Down along the Gulf Coast of Alabama where my mother lives, live nativities seem to make a bit more sense—at least climatically speaking. Typically, the stable is set up next to that one palm tree on the church property to lend some vague Middle Eastern essence to the scene. Visitors to the live nativity can get away with wearing just a light jacket or a glitter-painted, iron-on-appliqué Christmas sweatshirt. In the Deep South, Mary and Joseph don’t have to tag team with anyone to prevent hypothermia from setting in, and the shepherds, angels, and wisemen don’t have to fret about freezing extremities.
No on wears mittens. And every once in a while you’ll see a real live baby (albeit a 6 month old instead of a newborn) wrapped in some swaddling clothes over its footy pajamas, sleeping away while a young Mary earnestly watches the manger to make sure the rented cow doesn’t get any ideas.

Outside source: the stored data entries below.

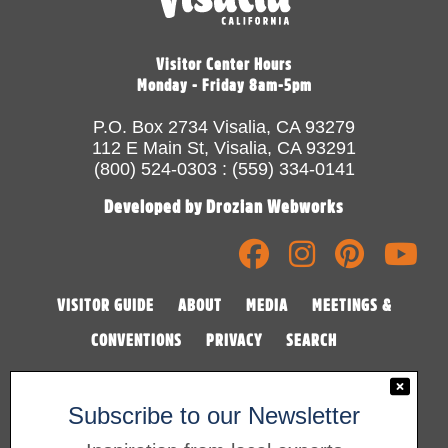
Visitor Center Hours
Monday - Friday 8am-5pm
P.O. Box 2734 Visalia, CA 93279
112 E Main St, Visalia, CA 93291
(800) 524-0303 : (559) 334-0141
Developed by Drozian Webworks
VISITOR GUIDE
ABOUT
MEDIA
MEETINGS &
CONVENTIONS
PRIVACY
SEARCH
Subscribe to our Newsletter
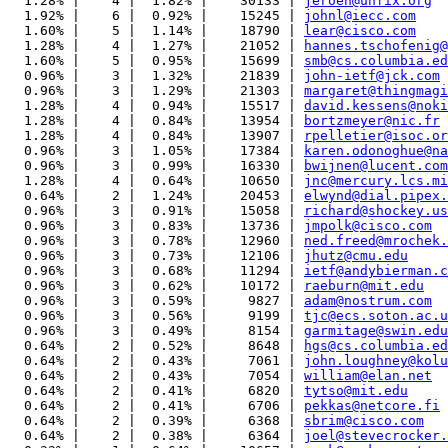
  1.28% |    4 |  1.82% |    30133 | 
jeroen@unfix.org
  1.92% |    6 |  0.92% |    15245 | 
johnl@iecc.com
  1.60% |    5 |  1.14% |    18790 | 
lear@cisco.com
  1.28% |    4 |  1.27% |    21052 | 
hannes.tschofenig@
  1.60% |    5 |  0.95% |    15699 | 
smb@cs.columbia.ed
  0.96% |    3 |  1.32% |    21839 | 
john-ietf@jck.com
  0.96% |    3 |  1.29% |    21303 | 
margaret@thingmagi
  1.28% |    4 |  0.94% |    15517 | 
david.kessens@noki
  1.28% |    4 |  0.84% |    13954 | 
bortzmeyer@nic.fr
  1.28% |    4 |  0.84% |    13907 | 
rpelletier@isoc.or
  0.96% |    3 |  1.05% |    17384 | 
karen.odonoghue@na
  0.96% |    3 |  0.99% |    16330 | 
bwijnen@lucent.com
  1.28% |    4 |  0.64% |    10650 | 
jnc@mercury.lcs.mi
  0.64% |    2 |  1.24% |    20453 | 
elwynd@dial.pipex.
  0.96% |    3 |  0.91% |    15058 | 
richard@shockey.us
  0.96% |    3 |  0.83% |    13736 | 
jmpolk@cisco.com
  0.96% |    3 |  0.78% |    12960 | 
ned.freed@mrochek.
  0.96% |    3 |  0.73% |    12106 | 
jhutz@cmu.edu
  0.96% |    3 |  0.68% |    11294 | 
ietf@andybierman.c
  0.96% |    3 |  0.62% |    10172 | 
raeburn@mit.edu
  0.96% |    3 |  0.59% |     9827 | 
adam@nostrum.com
  0.96% |    3 |  0.56% |     9199 | 
tjc@ecs.soton.ac.u
  0.96% |    3 |  0.49% |     8154 | 
garmitage@swin.edu
  0.64% |    2 |  0.52% |     8648 | 
hgs@cs.columbia.ed
  0.64% |    2 |  0.43% |     7061 | 
john.loughney@kolu
  0.64% |    2 |  0.43% |     7054 | 
william@elan.net
  0.64% |    2 |  0.41% |     6820 | 
tytso@mit.edu
  0.64% |    2 |  0.41% |     6706 | 
pekkas@netcore.fi
  0.64% |    2 |  0.39% |     6368 | 
sbrim@cisco.com
  0.64% |    2 |  0.38% |     6364 | 
joel@stevecrocker.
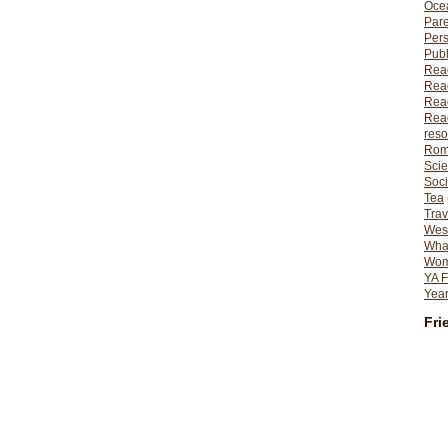
Ocea
Pare
Per
Publ
Rea
Rea
Read
Read
reso
Rom
Scie
Soci
Tea
Trav
Wes
What
Wome
YA F
Year
Fri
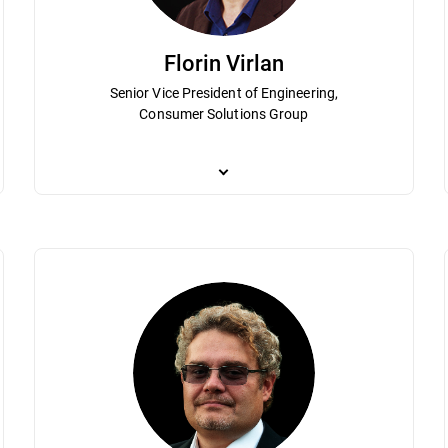
Florin Virlan
Senior Vice President of Engineering,
Consumer Solutions Group
 of Bitdefender in various management roles since 2001. Istrate’s leader
As Senior Vice President of Engineering, Flori
lobal cybersecurity industry. He is responsible for the High-Level KPIs &
Solutions Group. By applying engineering proce
s Rhythm, and M&A for the entire Consumer Solutions Group. He holds a 
to deliver operational excellence. He played a c
mic engineering, both from the Polytechnics University of Bucharest.
holds a degree in electronics and computationa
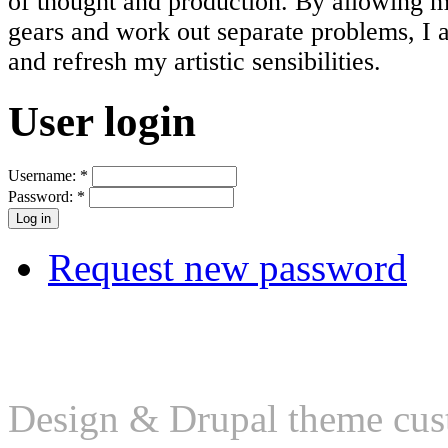
of thought and production. By allowing 
gears and work out separate problems, I 
and refresh my artistic sensibilities.
User login
Username:
*
Password:
*
Request new password
Design & Drupal theme cus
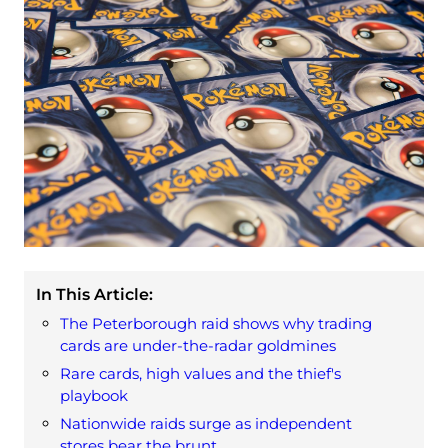
In This Article:
The Peterborough raid shows why trading
cards are under‑the‑radar goldmines
Rare cards, high values and the thief's
playbook
Nationwide raids surge as independent
stores bear the brunt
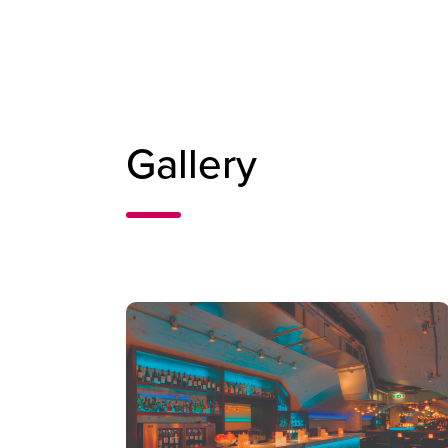
Gallery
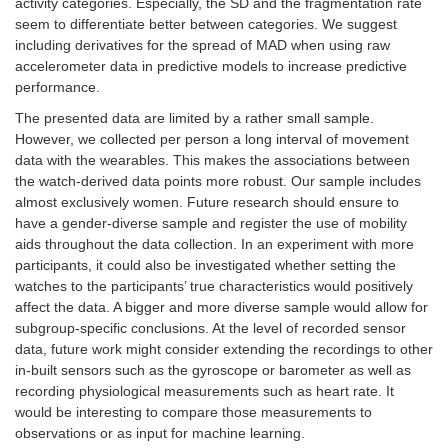
activity categories. Especially, the SD and the fragmentation rate
seem to differentiate better between categories. We suggest
including derivatives for the spread of MAD when using raw
accelerometer data in predictive models to increase predictive
performance.
The presented data are limited by a rather small sample.
However, we collected per person a long interval of movement
data with the wearables. This makes the associations between
the watch-derived data points more robust. Our sample includes
almost exclusively women. Future research should ensure to
have a gender-diverse sample and register the use of mobility
aids throughout the data collection. In an experiment with more
participants, it could also be investigated whether setting the
watches to the participants’ true characteristics would positively
affect the data. A bigger and more diverse sample would allow for
subgroup-specific conclusions. At the level of recorded sensor
data, future work might consider extending the recordings to other
in-built sensors such as the gyroscope or barometer as well as
recording physiological measurements such as heart rate. It
would be interesting to compare those measurements to
observations or as input for machine learning.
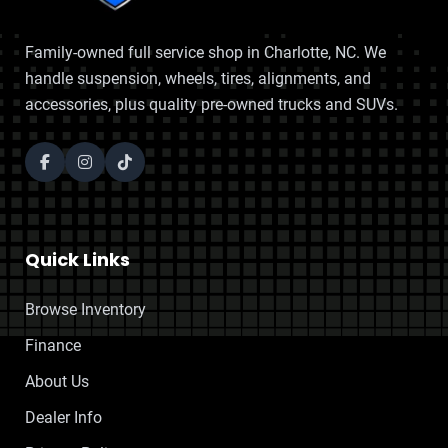
Family-owned full service shop in Charlotte, NC. We
handle suspension, wheels, tires, alignments, and
accessories, plus quality pre-owned trucks and SUVs.
Quick Links
Browse Inventory
Finance
About Us
Dealer Info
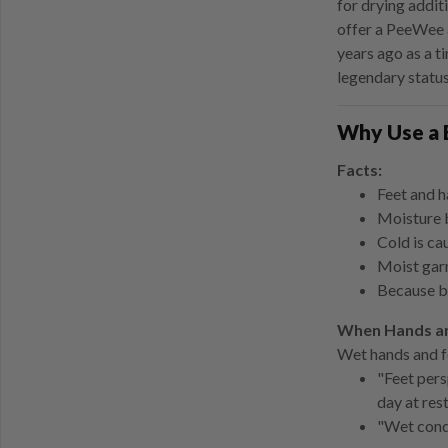
for drying addit
offer a PeeWee 
years ago as a t
legendary status
Why Use a 
Facts:
Feet and h
Moisture b
Cold is ca
Moist garm
Because bo
When Hands an
Wet hands and f
"Feet pers
day at res
"Wet condu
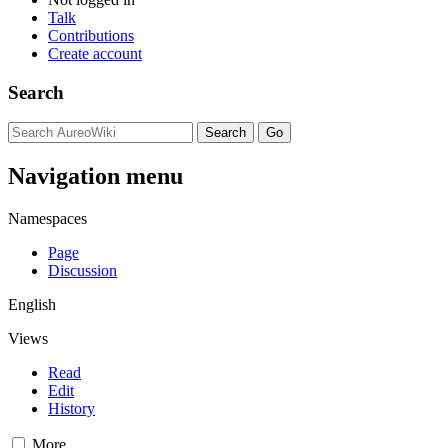
Talk
Contributions
Create account
Search
Navigation menu
Namespaces
Page
Discussion
English
Views
Read
Edit
History
More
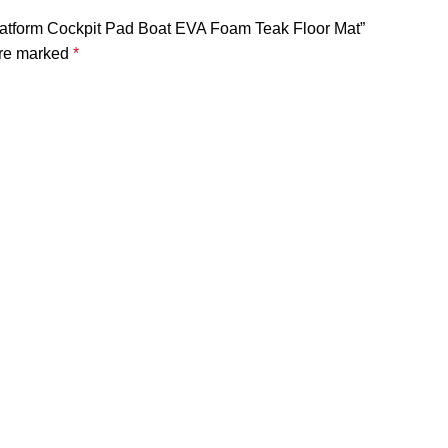
latform Cockpit Pad Boat EVA Foam Teak Floor Mat”
are marked
*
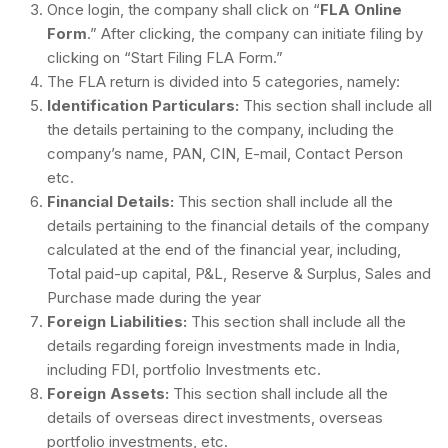
Once login, the company shall click on “
FLA Online
Form
.” After clicking, the company can initiate filing by
clicking on “Start Filing FLA Form.”
The FLA return is divided into 5 categories, namely:
Identification Particulars:
This section shall include all
the details pertaining to the company, including the
company’s name, PAN, CIN, E-mail, Contact Person
etc.
Financial Details:
This section shall include all the
details pertaining to the financial details of the company
calculated at the end of the financial year, including,
Total paid-up capital, P&L, Reserve & Surplus, Sales and
Purchase made during the year
Foreign Liabilities:
This section shall include all the
details regarding foreign investments made in India,
including FDI, portfolio Investments etc.
Foreign Assets:
This section shall include all the
details of overseas direct investments, overseas
portfolio investments, etc.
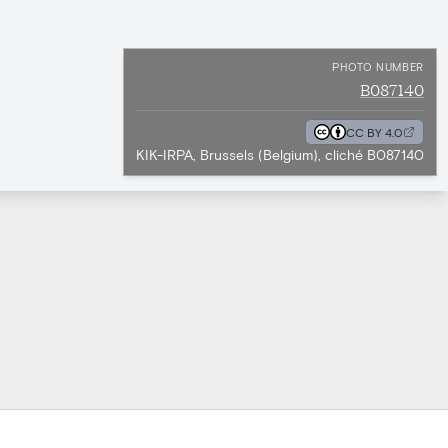
PHOTO NUMBER
B087140
CC BY 4.0
KIK-IRPA, Brussels (Belgium), cliché B087140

And maybe that’s why the Midwesterners do it. Maybe once upon a time some well-meaning transplanted Southerner decided that it was high time Mary wore mittens. Maybe they do it to prove to the rest of the country that hey, a little snow isn’t going to stop the baby Jesus. Maybe this whole live nativity obsession is bigger than we at Scooter Nation ever thought, and the Midwesterners are just the tip of the iceberg, so to speak—what if they’re wearing bed sheets up in Canada right about now? Or Greenland? Or Russia? And what if they aren’t insane? What if the one question that Saint Peter asks you when it’s your time to go is “What part did you play in the live nativity, my child?”

Which is why we here at Scooter Nation are seriously considering putting our hands up next year. We may not understand the Midwestern obsession with the live nativity, but you don’t have to understand something to respect it: consider brain surgery or my all-wheel drive automatic transmission, for example. I can handle a 30 minute stint in the snow—I’ve got
long underwear. Just sandwich me between a few sheep, I’ll be all right. And make sure my sheet’s flannel.